Cabral's Anjos Proibidos (Forbidden Angels) collects 51 black-and-white images, including all 24 of those seized in 1991. Reflecting his commercial and fashion backgrounds (and his Brazilian sensibility), Cabral poses his semi-nude models provocatively, and the results are mixed.
Sometimes Cabral captures a natural sensuality in his subjects; other times he simply sexualizes his models. The difference can be subtle, but it's palpable. And while some of the photos in Anjos are strikingly erotic, others are borderline creepy (there's a big difference between a 17-year-old and a 10-year-old, especially when they're posed provocatively, as they are here).

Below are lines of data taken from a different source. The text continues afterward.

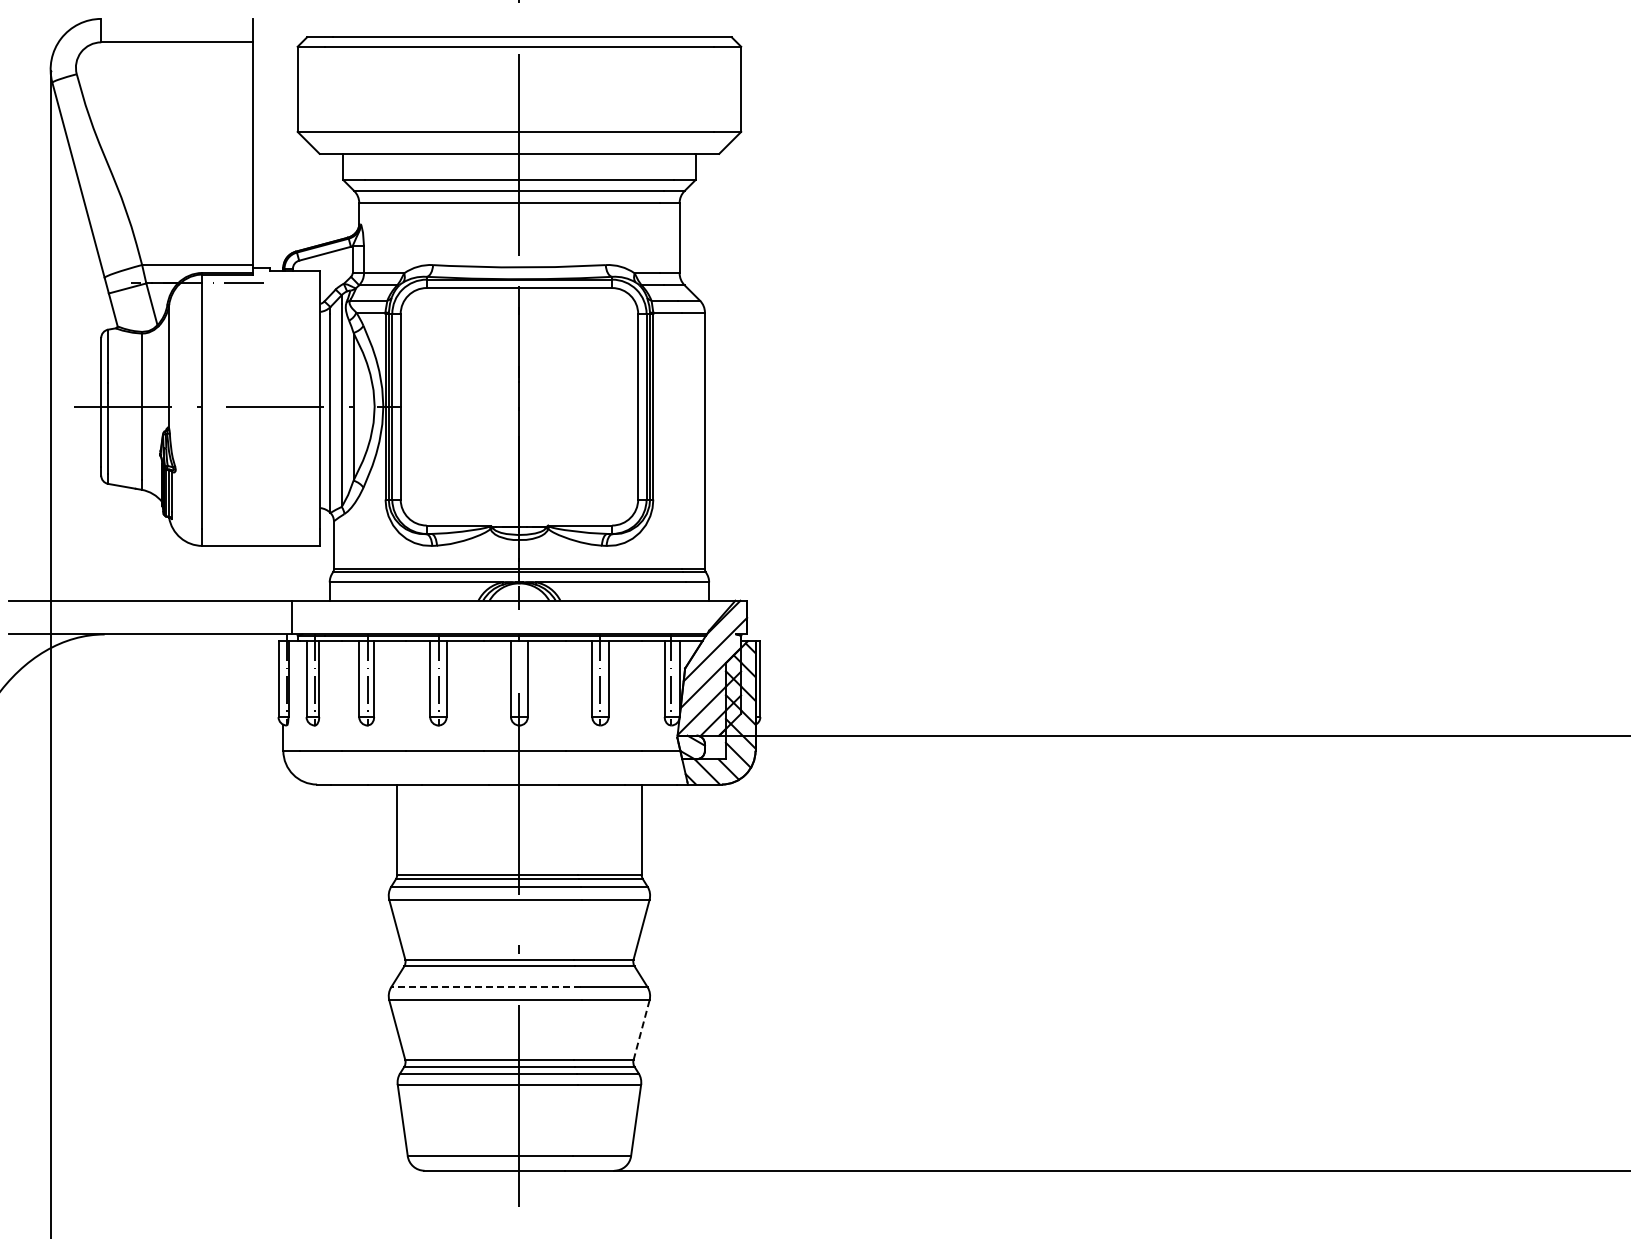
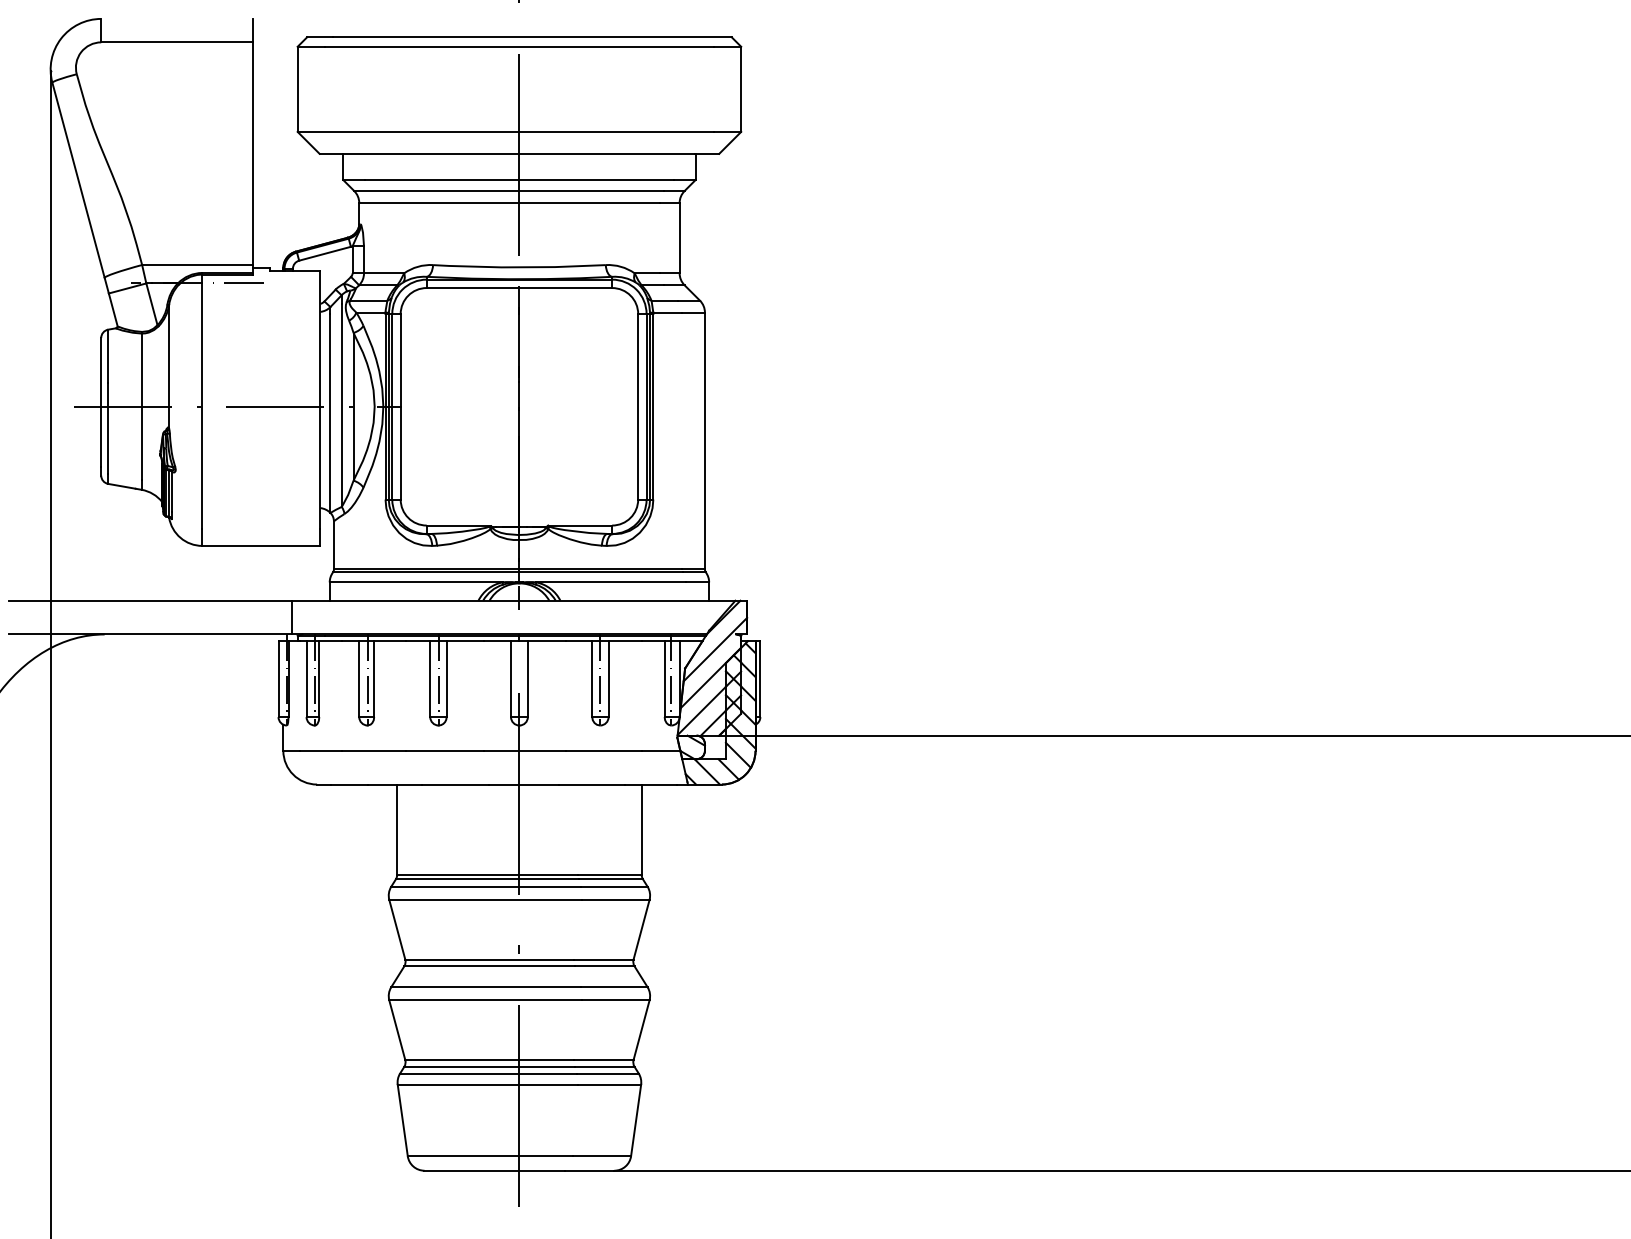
line at (486, 987): dashed -> solid
line at (641, 1030): dashed -> solid
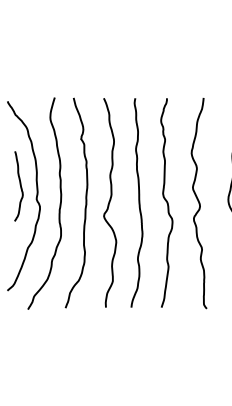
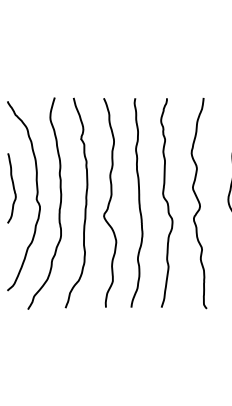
curve at (20, 186) position: (20, 186) -> (13, 188)
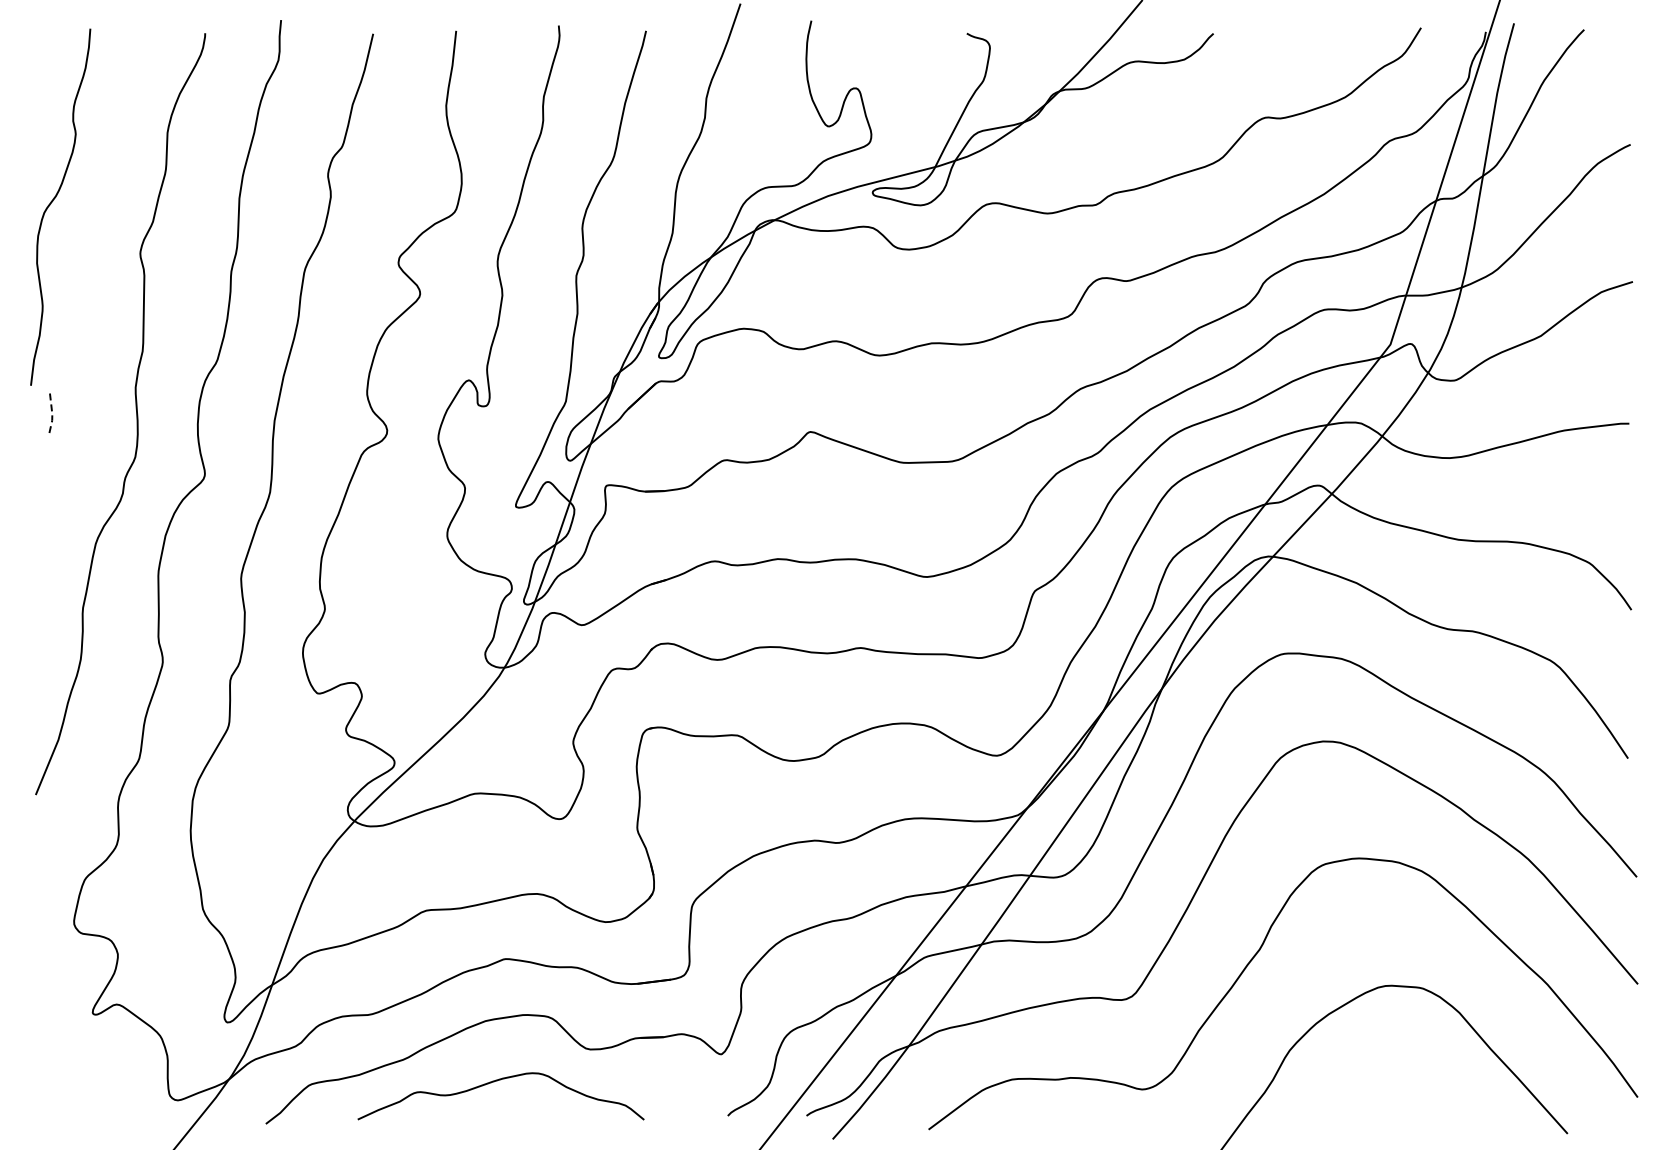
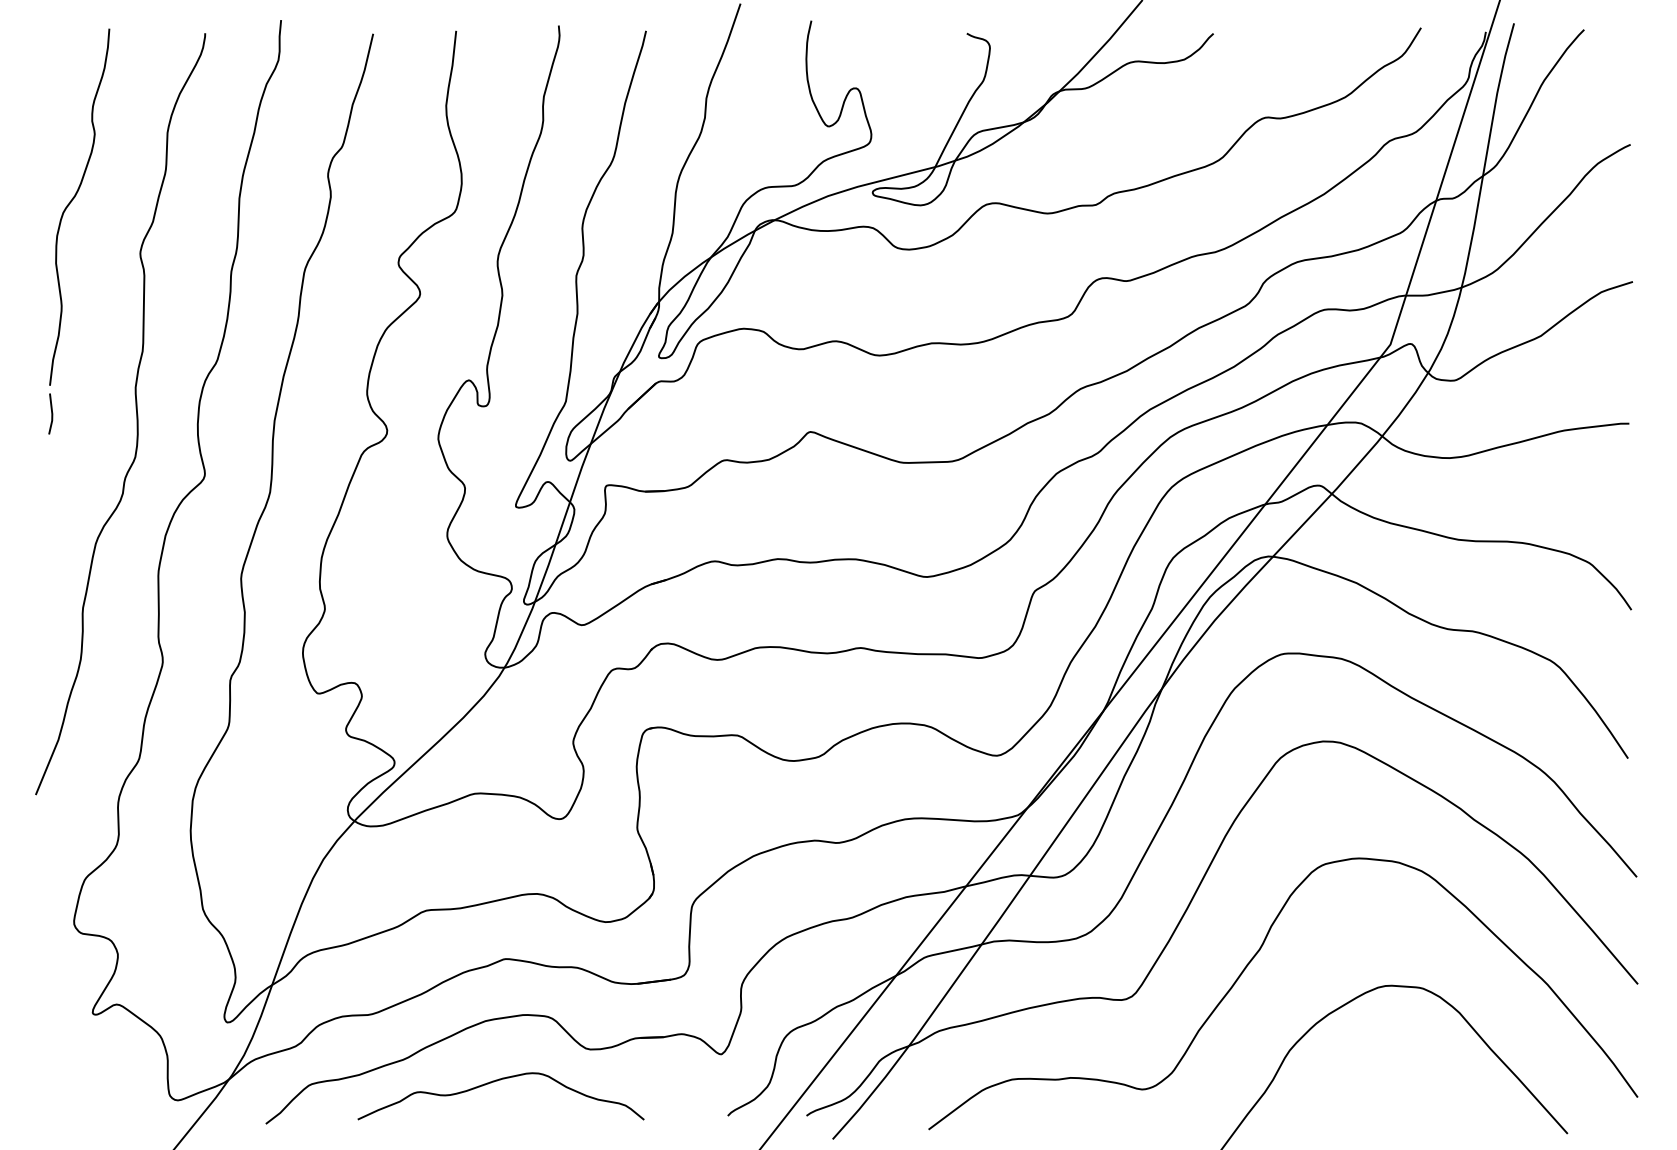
curve at (53, 201) position: (53, 201) -> (72, 201)
line at (52, 415): dashed -> solid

The differences between Sturges and Cabral are obvious. While Sturges explores the natural sensuality (and emerging sexuality) of his young models, Cabral manufactures it. While Sturges captures the beauty of his subjects, Cabral embellishes it unnecessarily. Compared to those by Sturges, Cabral's photos are more provocative, less artful.
(It should be noted too that Sturges' models are almost always completely nude; his photos brim with bared breasts, buttocks and genitals. At the same time, with no bared butts or genitals, Cabral's photos are sexier. In fact, the difference between Sturges' and Cabral's photos is a lot like the difference between a European nude beach and a beach in Rio. On the nude beach, you'll find plenty of naked bodies, but nary a whiff of sex; on the beaches of Rio, where interesting body parts are (barely) covered, sex fairly crackles in the air, much like the thick smell of impending violence you'll find in most Indian bars.)
The legal cases against Sturges and Cabral were eventually thrown out, as they should have been. Their images are sensual, frequently erotic, sometimes sexual, but never pornographic. Their work should be viewed and celebrated for several reasons: for the beauty of the subjects, the artfulness of the photos, and to flip the finger at everyone who would restrict what artists can create, and what adults can consume. And the girls are pretty cute, too.